TWO VOICES: How can Jews mark Chanukah in a meaningful way?

Two Voices

Q: As Chanukah approaches, we ask how can Jews mark the festival in a meaningful way?

Rabbi Danny Rich says…

Rabbi Danny Rich

In public perception, religion isn’t doing so well. Ex-Arkansas Governor and 2016 US Presidential hopeful Mike Huckabee called for atheists working in public service to be fired; Islamic State continues its murderous campaign against Yazidis and Christians; Buddhists rampaged through Muslim areas in the Burmese capital; and in Israel ‘religious Jews’ called for “death to Arabs,” while some Muslim Palestinians called for “death to the Jews”.

Chanukah is a time to celebrate the defeat of the Syrio-Greeks by the guerrilla Maccabee army, the cleansing and rededication of the Temple in Jerusalem and the re-establishment of Jewish sovereignty.

The details of the Maccabean victory and the 100 years of Jewish royal rule are rarely discussed as we light candles and eat latkes and doughnuts.
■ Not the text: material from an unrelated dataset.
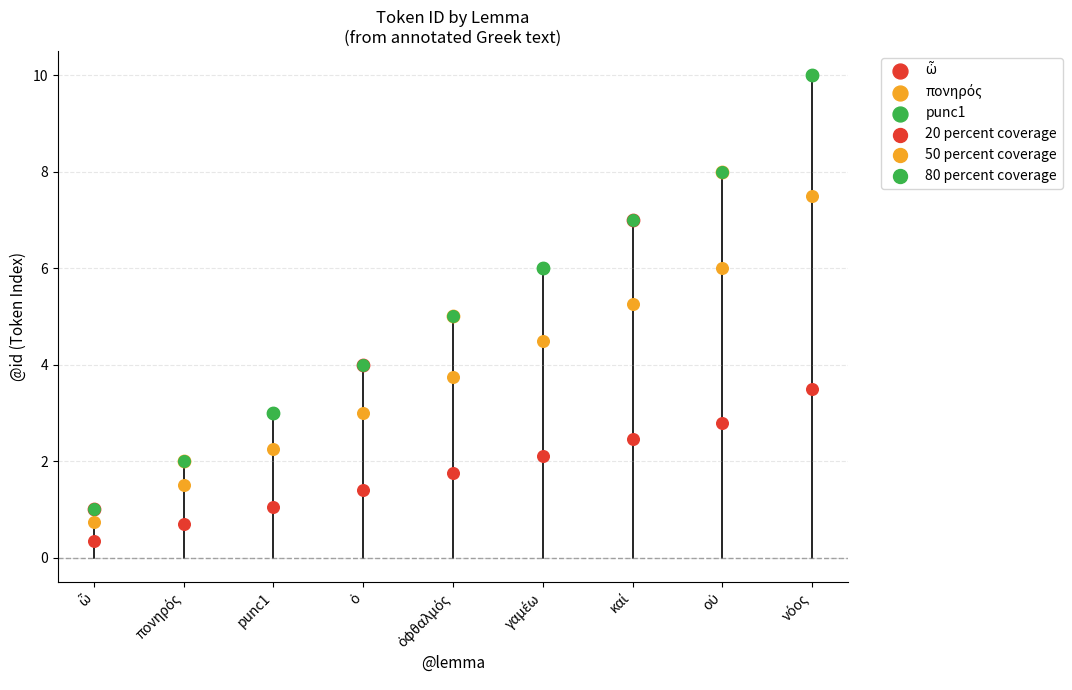

At how many categories does at least one series exceed 9?

1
The illuminations and the consumption have in common oil, which arises from the Talmudic legend that the victors arriving at the temple found oil to last for one day, although by divine miracle it enabled the lights to stay on for a week and a day.

Our Talmud sages changed Chanukah’s focus from military success to Godly beneficence knowing the dangers of extremism and the possibility that the greatest of heroes, without the guidance and sensibilities of religion, have the potential to become the fiercest of oppressors.
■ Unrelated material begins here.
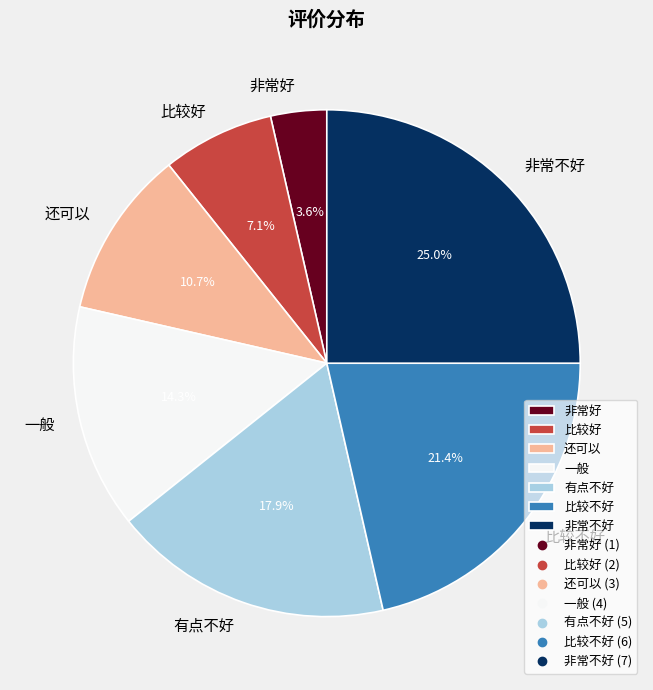

What is the largest slice in the pie chart?

非常不好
As we commemorate Chanukah, let us commit to two tasks: resist the extremism to which we can all become subject and celebrate the decency we can all practice.

• Rabbi Danny Rich is chief executive of Liberal Judaism

Ed Herman

Ed Herman says…

Whether owing to cultural references or similarities of timing and outward appearance with Christmas and Diwali, Chanukah is probably the most easily-identifiable Jewish festival to non-Jews.

As with every festival, Jews will celebrate in a variety of ways – some purely traditional, some wholly cultural, many specific to one family. Is one way of celebrating more meaningful than another?

Almost 15 years ago as a student in Birmingham, I searched for inspiration for my Ancient History dissertation. Chanukah approached and I began thinking about the Maccabees. An analysis of the causes of their revolt made a decent dissertation – and gave me a new insight into Chanukah. Restrictions on Judaism by the Seleucid king Antiochus pushed Mattathias into action – a famous part of the Chanukah story. Less well-known is the infighting between ‘Hellenised’ and traditional Jews at that time, driven in part by manoeuvring over the crucial position of High Priest.

Was this both revolt and civil war? A victory for freedom over religious oppression and for traditionalism over modern interpretation? Like any historical analysis, you’ll form an opinion based on sources you study and your own beliefs; but however you slice it, the Maccabean revolt looks like an internal and external struggle for Jewish identity.

The way you choose to celebrate Chanukah – modern or traditional, big or small, public or private – doesn’t matter. That you are free to make the choice is in many ways the most meaningful of all.